Prosecutors allege he wanted her to drop her 2010 re-election effort so one of his Republican friends could win her Senate seat.
Leftwich is charged with soliciting and/or accepting a bribe to withdraw as a candidate.
During the hearing, the judge heard testimony that Terrill was the legislator who added the new job — a transition coordinator — to a bill to reform the medical examiner's office. The judge also heard testimony Terrill pressured the chief administrative officer at the medical examiner's office to hire Leftwich.

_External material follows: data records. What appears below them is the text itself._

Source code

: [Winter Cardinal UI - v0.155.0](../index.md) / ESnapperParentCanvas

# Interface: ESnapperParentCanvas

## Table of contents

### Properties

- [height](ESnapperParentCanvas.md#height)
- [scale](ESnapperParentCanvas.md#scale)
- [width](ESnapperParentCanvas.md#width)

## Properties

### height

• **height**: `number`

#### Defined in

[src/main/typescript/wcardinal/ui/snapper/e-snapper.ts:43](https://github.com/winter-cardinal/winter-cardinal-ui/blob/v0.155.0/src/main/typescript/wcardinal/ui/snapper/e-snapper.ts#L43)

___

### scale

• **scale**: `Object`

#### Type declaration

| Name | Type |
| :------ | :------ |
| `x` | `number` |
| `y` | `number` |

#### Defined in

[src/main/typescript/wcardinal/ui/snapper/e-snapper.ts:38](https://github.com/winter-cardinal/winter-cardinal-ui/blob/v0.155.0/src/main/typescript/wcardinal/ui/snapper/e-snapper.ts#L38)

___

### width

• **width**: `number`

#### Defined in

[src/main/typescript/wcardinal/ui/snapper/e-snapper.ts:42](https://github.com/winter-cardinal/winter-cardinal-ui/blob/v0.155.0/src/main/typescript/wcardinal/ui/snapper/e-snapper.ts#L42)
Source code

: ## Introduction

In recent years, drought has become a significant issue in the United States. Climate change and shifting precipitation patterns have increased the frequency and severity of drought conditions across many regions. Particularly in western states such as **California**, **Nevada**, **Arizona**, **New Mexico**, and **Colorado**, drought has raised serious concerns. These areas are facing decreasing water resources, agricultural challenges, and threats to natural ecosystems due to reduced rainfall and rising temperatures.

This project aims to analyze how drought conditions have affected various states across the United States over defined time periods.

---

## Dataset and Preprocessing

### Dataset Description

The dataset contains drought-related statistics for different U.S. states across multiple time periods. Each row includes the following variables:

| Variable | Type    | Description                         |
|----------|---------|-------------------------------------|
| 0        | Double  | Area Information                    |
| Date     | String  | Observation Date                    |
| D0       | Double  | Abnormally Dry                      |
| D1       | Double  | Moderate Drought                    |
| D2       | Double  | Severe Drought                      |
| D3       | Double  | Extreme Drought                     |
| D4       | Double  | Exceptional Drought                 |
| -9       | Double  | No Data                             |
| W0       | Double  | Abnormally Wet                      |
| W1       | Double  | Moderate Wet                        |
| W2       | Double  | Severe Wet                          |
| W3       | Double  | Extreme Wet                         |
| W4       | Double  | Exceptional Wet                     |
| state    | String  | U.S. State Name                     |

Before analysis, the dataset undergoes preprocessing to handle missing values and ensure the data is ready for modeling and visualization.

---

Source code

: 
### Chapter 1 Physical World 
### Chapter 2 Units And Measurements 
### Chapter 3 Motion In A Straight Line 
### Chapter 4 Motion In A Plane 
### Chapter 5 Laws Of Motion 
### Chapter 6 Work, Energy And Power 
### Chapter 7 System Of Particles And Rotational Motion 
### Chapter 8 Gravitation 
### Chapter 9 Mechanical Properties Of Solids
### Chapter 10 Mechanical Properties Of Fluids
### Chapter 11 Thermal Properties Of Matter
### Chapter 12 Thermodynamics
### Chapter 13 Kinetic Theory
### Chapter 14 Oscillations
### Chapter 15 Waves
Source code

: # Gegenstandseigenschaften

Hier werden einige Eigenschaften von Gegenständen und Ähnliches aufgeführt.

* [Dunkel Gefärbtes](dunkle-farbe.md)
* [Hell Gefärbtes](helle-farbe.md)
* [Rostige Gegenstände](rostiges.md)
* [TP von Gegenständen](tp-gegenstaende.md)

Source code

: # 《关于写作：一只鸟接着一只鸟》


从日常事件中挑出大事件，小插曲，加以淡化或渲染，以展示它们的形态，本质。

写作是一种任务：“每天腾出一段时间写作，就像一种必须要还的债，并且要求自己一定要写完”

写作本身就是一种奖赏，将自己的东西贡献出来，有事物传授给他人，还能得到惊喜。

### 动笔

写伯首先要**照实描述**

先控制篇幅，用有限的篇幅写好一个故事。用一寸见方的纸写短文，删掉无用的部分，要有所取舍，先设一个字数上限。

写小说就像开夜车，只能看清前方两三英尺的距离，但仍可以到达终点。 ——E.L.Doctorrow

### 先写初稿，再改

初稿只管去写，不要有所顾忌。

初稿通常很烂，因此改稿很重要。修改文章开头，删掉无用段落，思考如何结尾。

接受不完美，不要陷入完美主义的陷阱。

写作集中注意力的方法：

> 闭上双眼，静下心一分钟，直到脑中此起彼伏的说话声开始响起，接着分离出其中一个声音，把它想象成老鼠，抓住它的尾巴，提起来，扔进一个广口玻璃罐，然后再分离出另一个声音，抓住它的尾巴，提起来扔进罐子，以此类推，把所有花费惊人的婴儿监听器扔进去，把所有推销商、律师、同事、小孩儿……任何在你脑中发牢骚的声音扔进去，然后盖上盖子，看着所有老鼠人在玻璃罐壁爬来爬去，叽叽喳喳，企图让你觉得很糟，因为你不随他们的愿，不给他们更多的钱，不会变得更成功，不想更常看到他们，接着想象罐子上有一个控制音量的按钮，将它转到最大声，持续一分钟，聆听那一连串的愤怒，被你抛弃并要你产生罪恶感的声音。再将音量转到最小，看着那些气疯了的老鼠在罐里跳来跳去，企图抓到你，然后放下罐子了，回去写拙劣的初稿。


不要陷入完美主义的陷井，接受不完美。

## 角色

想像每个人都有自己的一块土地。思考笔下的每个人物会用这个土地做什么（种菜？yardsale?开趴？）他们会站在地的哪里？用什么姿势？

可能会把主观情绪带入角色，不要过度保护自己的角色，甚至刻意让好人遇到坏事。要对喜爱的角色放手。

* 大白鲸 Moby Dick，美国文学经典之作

Legislators are prohibited by the state constitution from taking state jobs paid from state appropriations until after they have been out of office for two years.
Prosecutors allege Terrill sought to get around the prohibition by arranging for the transition coordinator job to be paid for from state fees on cash wire transfers. The three-year position was to have overseen a relocation of the medical examiner's office.
Defense attorneys Friday asked the judge to throw out the case on several grounds.
Their chief argument is that, legally, Leftwich never filed for re-election with the state Election Board. The attorneys contend that means she was not a candidate and could not be bribed to withdraw from the race.
Prosecutors contend she became a candidate under another part of the law when she began raising money in 2007 for a 2010 campaign. They contend she withdrew from the race when she sent out a statement on the last day of the 2010 legislative session that she was not running after all.
Leftwich did not get the transition coordinator job. Gov. Brad Henry vetoed the reform bill in June 2010 after District Attorney David Prater announced an investigation into how the job was created.
Terrill had subpoenaed the former governor to testify at the hearing but did not end up using Henry as a witness.